The risk of venous thromboembolism was increased in survivors of 18 of 20 site-specific cancers, with adjusted hazard ratios ranging from 1.72 (95% confidence interval [CI] = 1.57–1.89) after prostate cancer to 9.72 (95% CI = 5.50–17.18) after pancreatic cancer. Although hazard ratios decreased over time, risk remained elevated more than 5 years after diagnosis.
The risk of heart failure or cardiomyopathy was increased in 10 of the 20 cancers analyzed; among these, adjusted hazard ratios were 1.94 (95% CI = 1.66–2.25) for non-Hodgkin lymphoma, 1.77 (95% CI = 1.50–2.09) for leukemia, 3.29 (95% CI = 2.59–4.18) for multiple myeloma, 1.96 (95% CI = 1.46–2.64) for esophageal cancer, 1.82 (95% CI = 1.52–2.17) for lung cancer, 1.73 (95% CI = 1.38–2.17) for kidney cancer, and 1.59 (95% CI = 1.19–2.12) for ovarian cancer.
The risks of arrhythmia, pericarditis, coronary artery disease, stroke, and valvular heart disease were increased for multiple cancer sites. Survivors of hematologic malignancies had increased risks for all these cardiovascular outcomes, and the pattern of risks varied for other cancer sites.
Increased relative risks for heart failure or cardiomyopathy and venous thromboembolism were most pronounced in younger cancer survivors and in those with no previous cardiovascular disease or hypertension. However, absolute excess risks were generally higher with increasing age.
Although the causes of increased cardiovascular disease risks in the patient groups are likely to be varied, the analyses suggest that cancer treatment, particularly chemotherapy, had a more pronounced effect on risk than such shared risk factors as smoking and excess weight.
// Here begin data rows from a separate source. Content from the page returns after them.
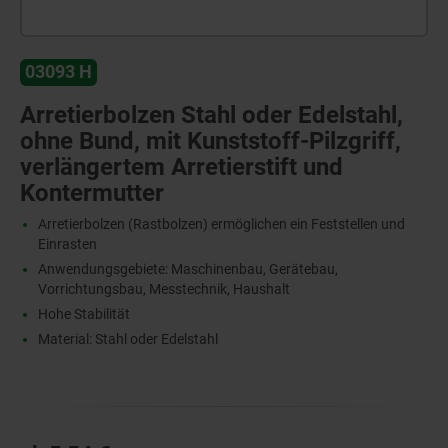
03093 H
Arretierbolzen Stahl oder Edelstahl,
ohne Bund, mit Kunststoff-Pilzgriff,
verlängertem Arretierstift und
Kontermutter
Arretierbolzen (Rastbolzen) ermöglichen ein Feststellen und
Einrasten
Anwendungsgebiete: Maschinenbau, Gerätebau,
Vorrichtungsbau, Messtechnik, Haushalt
Hohe Stabilität
Material: Stahl oder Edelstahl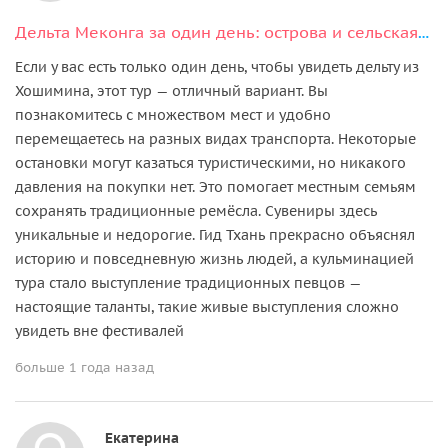
Дельта Меконга за один день: острова и сельская жизнь
Если у вас есть только один день, чтобы увидеть дельту из
Хошимина, этот тур — отличный вариант. Вы
познакомитесь с множеством мест и удобно
перемещаетесь на разных видах транспорта. Некоторые
остановки могут казаться туристическими, но никакого
давления на покупки нет. Это помогает местным семьям
сохранять традиционные ремёсла. Сувениры здесь
уникальные и недорогие. Гид Тхань прекрасно объяснял
историю и повседневную жизнь людей, а кульминацией
тура стало выступление традиционных певцов —
настоящие таланты, такие живые выступления сложно
увидеть вне фестивалей
больше 1 года назад
Екатерина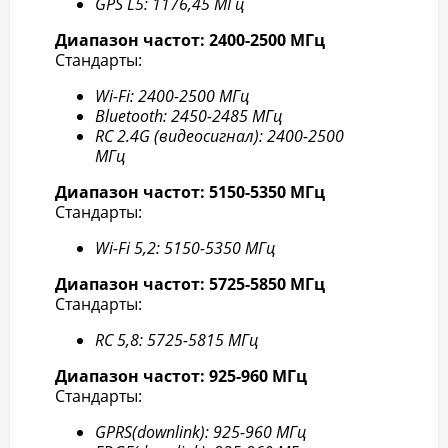
GPS L5: 1176,45 МГц
Диапазон частот: 2400-2500 МГц
Стандарты:
Wi-Fi: 2400-2500 МГц
Bluetooth: 2450-2485 МГц
RC 2.4G (видеосигнал): 2400-2500
МГц
Диапазон частот: 5150-5350 МГц
Стандарты:
Wi-Fi 5,2: 5150-5350 МГц
Диапазон частот: 5725-5850 МГц
Стандарты:
RC 5,8: 5725-5815 МГц
Диапазон частот: 925-960 МГц
Стандарты:
GPRS(downlink): 925-960 МГц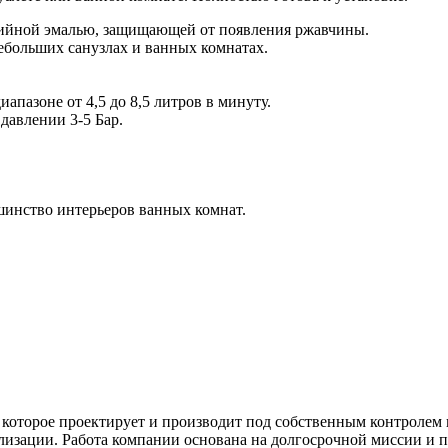
зийной эмалью, защищающей от появления ржавчины.
ебольших санузлах и ванных комнатах.
апазоне от 4,5 до 8,5 литров в минуту.
давлении 3-5 Бар.
инство интерьеров ванных комнат.
 которое проектирует и производит под собственным контролем к
лизации. Работа компании основана на долгосрочной миссии и п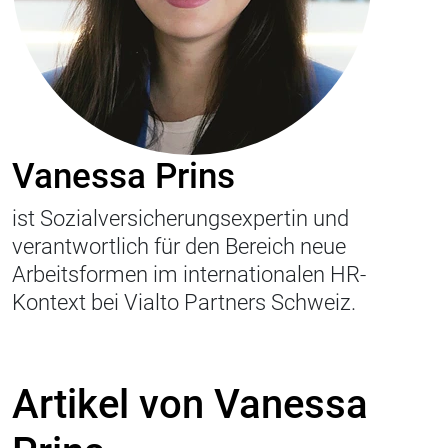
Vanessa Prins
ist Sozialversicherungsexpertin und
verantwortlich für den Bereich neue
Arbeitsformen im internationalen HR-
Kontext bei Vialto Partners Schweiz.
Artikel von Vanessa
The investigators concluded, “Survivors of most site-specific cancers had increased medium-term to long-term risk for one or more cardiovascular diseases compared with that for the general population, with substantial variations between cancer sites.”
Krishnan Bhaskaran, PhD, of the Department of Noncommunicable Disease Epidemiology, London School of Hygiene & Tropical Medicine, is the corresponding author for The Lancet article.
Disclosure: The study was funded by the Wellcome Trust and Royal Society. For full disclosures of the study authors, visit thelancet.com.